Еще вчера не смогла бы даже двумя пальцами ухватить наконечник стрелы, теперь пристроила всю пятерню на окровавленное древко и легко потянула. Оно и болталось едва-едва, хорошо зубья, что застревают намертво и не дают вытащить стрелу, вылезли сами. Вылезли сами… Была бы в здравом уме, удивилась, а теперь смотрю, но не вижу. У охотников глаза на лоб лезут, у меня с губ не сходит дурашливая улыбка.
– Ваше. Забирайте, – швырнула обломок охотникам, и наконечник только лязгнул, попав на камень.
Старший забрал обломок, поскреб ногтем. Все как и должно быть – ошметки мяса, черная кровь. Понюхал. Переглянулся с товарищами и отдал наконечник дальше. Молчал и смотрел на нас. А что говорить? Не видел бы своими глазами, не поверил на слово. Мне бы, дуре, спросить, почему ближе не подходят, но куда там вопросы задавать…
Волк зализывался. Лежа, вывернув голову, без попыток встать, как будто берег силы. На самом деле берег. Встал лишь вечером, в преддверии ночи, когда солнце село, а по дальнокраю на западе разлилось малиновое свечение. Волчище даже в сторону охотников не покосился. Обнюхал меня, лизнул и вильнул хвостом. Думала, прощается, уходить собрался. Но нет. Серый лишь постоял на ногах, зевнул и улегся обратно, поднырнув головой мне под руку.
Исчез ночью. Я даже не заметила как. Уснула под убаюкивающее «л-л-л-л…», а когда проснулась, моего клыкастого знакомца и след простыл. Охотники неторопливо собирались. Уже, понятное дело, не в погоню, какая тут погоня, когда между беглецом и следопытами легла не то что пропасть – Вселенная. Четверо ни о чем не спрашивали и даже не разговаривали со мной. Кто разговаривает, допустим, с ослицей, коровой или нежитью? Многим ли я отличалась от нежити? Смотрю не прямо, а сквозь, говорю невпопад, странно выгляжу, еще более странно себя веду, не ем, почти не пью, отвратительно воняю. И все же охотники возвращались не пустыми, охота не прошла для них бесполезно. Парни разменяли два дня стояния на нечто небывалое, и еще неизвестно, что оценят выше – шкуру волка, пусть и умного, или то, что видели своими глазами. Затушили костер, убрали угли в ямку, прикрыли кострище дерном и были таковы. Ушли, как и не было их вовсе. Даже не попрощались. А чего с нежитью прощаться?
Солнце падало и вставало, по дороге шли и ехали, молча провожали меня глазами и осенялись обережным знамением. Я по-прежнему лежала на земле, у самого изваяния, свернувшись клубком.

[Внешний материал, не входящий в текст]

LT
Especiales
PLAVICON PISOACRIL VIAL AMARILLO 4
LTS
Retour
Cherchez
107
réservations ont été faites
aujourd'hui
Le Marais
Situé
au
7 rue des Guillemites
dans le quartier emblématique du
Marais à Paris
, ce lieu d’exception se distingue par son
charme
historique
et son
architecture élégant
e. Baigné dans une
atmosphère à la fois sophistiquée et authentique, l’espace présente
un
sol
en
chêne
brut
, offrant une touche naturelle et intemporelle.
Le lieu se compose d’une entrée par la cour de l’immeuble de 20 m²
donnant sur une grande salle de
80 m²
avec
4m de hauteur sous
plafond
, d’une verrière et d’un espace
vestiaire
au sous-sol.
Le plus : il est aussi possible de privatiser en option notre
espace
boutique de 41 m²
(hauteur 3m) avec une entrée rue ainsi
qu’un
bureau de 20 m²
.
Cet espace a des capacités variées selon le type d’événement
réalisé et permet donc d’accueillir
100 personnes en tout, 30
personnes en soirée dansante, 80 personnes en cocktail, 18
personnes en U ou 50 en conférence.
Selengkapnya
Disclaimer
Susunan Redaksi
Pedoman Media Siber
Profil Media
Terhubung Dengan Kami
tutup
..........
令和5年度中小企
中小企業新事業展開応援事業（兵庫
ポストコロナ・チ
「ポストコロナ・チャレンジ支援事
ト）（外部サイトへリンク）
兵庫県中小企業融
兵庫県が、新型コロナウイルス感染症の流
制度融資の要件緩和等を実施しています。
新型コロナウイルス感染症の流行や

Не ела. Просто не хотелось. Изредка пила, ходила под себя – вставать было просто лень, и однажды из лесу вышли какие-то люди, четверо, которые несли пятого. Совсем ребенка, мальчишку, лет семи-восьми. Уж где пострел шастал и чьи острые когти распороли ему грудь от плеча до плеча, я, наверное, не узнаю. Спросила бы – сказали. Но не спросила. Здоровенные мужики, сами чем-то похожие на зверей, бородатые, косматые, без единого слова положили мальчишку около меня и ушли.